▸ Exercise instructions:
Extract the run of lines that starts at the top of the records below and ends at the line with "degree centrality in all five books.", keeping both ends and excluding pictures.

Data extracted from a collection

════════════════

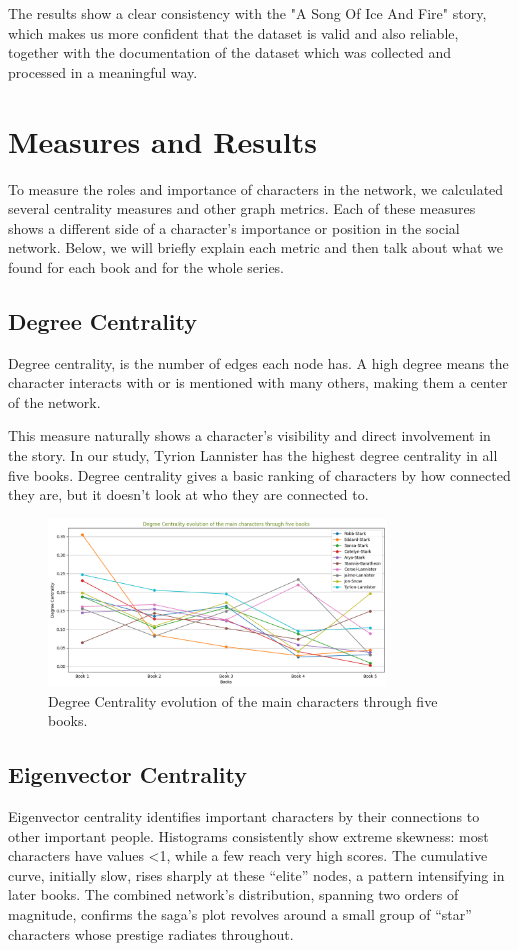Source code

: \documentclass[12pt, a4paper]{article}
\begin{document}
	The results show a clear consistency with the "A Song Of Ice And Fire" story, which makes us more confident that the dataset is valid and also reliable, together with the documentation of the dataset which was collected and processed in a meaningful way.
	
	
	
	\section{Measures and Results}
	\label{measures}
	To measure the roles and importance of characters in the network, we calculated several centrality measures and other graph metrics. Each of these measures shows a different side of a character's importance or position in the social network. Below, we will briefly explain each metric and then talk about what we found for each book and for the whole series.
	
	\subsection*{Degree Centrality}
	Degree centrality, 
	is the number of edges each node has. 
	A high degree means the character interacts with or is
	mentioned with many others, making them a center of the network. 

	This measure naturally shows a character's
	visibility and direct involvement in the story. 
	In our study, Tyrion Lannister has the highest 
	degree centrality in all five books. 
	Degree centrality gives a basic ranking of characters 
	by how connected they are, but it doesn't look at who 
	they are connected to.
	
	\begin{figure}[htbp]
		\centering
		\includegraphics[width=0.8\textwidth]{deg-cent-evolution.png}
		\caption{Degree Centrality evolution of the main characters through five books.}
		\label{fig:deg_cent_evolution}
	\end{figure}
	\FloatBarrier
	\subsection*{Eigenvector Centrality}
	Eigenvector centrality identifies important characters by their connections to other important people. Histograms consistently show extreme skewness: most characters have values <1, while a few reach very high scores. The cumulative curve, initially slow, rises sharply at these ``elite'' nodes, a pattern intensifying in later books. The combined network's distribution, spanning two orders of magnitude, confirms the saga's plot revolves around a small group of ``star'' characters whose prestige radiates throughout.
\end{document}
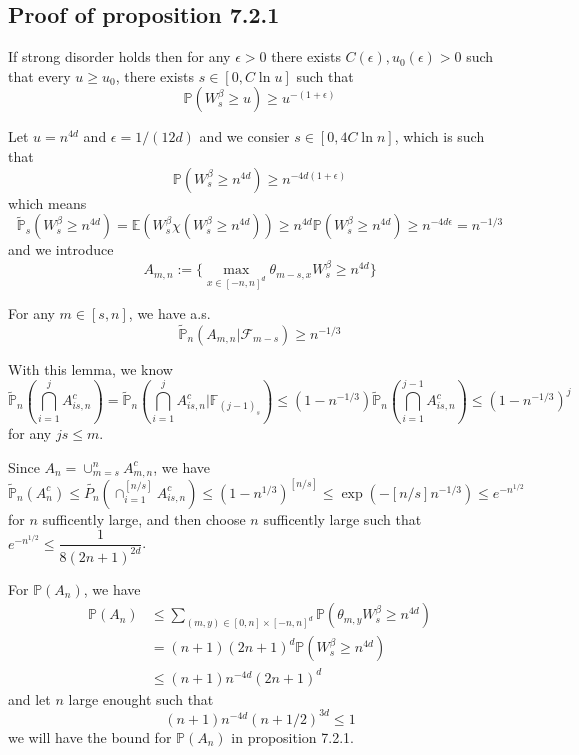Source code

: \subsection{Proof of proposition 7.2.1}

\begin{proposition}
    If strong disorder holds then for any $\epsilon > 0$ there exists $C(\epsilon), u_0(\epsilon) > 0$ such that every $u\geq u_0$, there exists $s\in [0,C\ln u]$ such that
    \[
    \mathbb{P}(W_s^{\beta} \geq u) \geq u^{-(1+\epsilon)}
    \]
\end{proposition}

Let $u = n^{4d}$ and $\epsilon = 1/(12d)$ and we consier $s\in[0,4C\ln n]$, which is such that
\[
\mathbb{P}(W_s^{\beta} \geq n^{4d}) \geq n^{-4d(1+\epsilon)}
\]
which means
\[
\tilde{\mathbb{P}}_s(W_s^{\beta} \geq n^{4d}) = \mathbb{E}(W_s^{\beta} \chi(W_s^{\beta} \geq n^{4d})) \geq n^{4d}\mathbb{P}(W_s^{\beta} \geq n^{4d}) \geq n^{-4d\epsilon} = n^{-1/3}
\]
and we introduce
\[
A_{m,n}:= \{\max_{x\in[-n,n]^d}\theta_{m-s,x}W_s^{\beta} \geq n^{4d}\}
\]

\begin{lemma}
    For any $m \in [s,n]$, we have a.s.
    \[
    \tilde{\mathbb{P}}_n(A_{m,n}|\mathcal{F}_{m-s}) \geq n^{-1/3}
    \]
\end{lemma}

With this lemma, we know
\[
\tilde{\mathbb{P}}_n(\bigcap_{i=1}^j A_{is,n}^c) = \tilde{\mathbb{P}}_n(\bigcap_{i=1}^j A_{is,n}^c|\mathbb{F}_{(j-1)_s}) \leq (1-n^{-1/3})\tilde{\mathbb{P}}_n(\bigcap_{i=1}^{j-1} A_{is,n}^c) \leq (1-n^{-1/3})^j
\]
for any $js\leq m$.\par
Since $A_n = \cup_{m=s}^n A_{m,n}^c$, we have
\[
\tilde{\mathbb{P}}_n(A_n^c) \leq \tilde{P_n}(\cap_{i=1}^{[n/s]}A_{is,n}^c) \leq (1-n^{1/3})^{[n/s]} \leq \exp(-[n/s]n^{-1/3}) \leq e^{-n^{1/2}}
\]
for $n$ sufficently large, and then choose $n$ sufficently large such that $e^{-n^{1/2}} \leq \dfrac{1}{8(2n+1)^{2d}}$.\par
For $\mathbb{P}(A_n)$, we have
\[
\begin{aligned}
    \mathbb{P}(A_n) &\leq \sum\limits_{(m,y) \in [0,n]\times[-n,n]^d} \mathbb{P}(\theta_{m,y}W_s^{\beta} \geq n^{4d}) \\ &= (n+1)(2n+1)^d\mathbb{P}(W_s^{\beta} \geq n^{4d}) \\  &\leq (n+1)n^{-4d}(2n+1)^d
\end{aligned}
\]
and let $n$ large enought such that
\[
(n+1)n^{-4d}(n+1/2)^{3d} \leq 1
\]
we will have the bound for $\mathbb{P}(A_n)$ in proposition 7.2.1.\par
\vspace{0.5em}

════════════════

▸ Answer space:
Source code

: \documentclass[12pt, a4paper]{article}
\begin{document}
	The results show a clear consistency with the "A Song Of Ice And Fire" story, which makes us more confident that the dataset is valid and also reliable, together with the documentation of the dataset which was collected and processed in a meaningful way.
	
	
	
	\section{Measures and Results}
	\label{measures}
	To measure the roles and importance of characters in the network, we calculated several centrality measures and other graph metrics. Each of these measures shows a different side of a character's importance or position in the social network. Below, we will briefly explain each metric and then talk about what we found for each book and for the whole series.
	
	\subsection*{Degree Centrality}
	Degree centrality, 
	is the number of edges each node has. 
	A high degree means the character interacts with or is
	mentioned with many others, making them a center of the network. 

	This measure naturally shows a character's
	visibility and direct involvement in the story. 
	In our study, Tyrion Lannister has the highest 
	degree centrality in all five books. 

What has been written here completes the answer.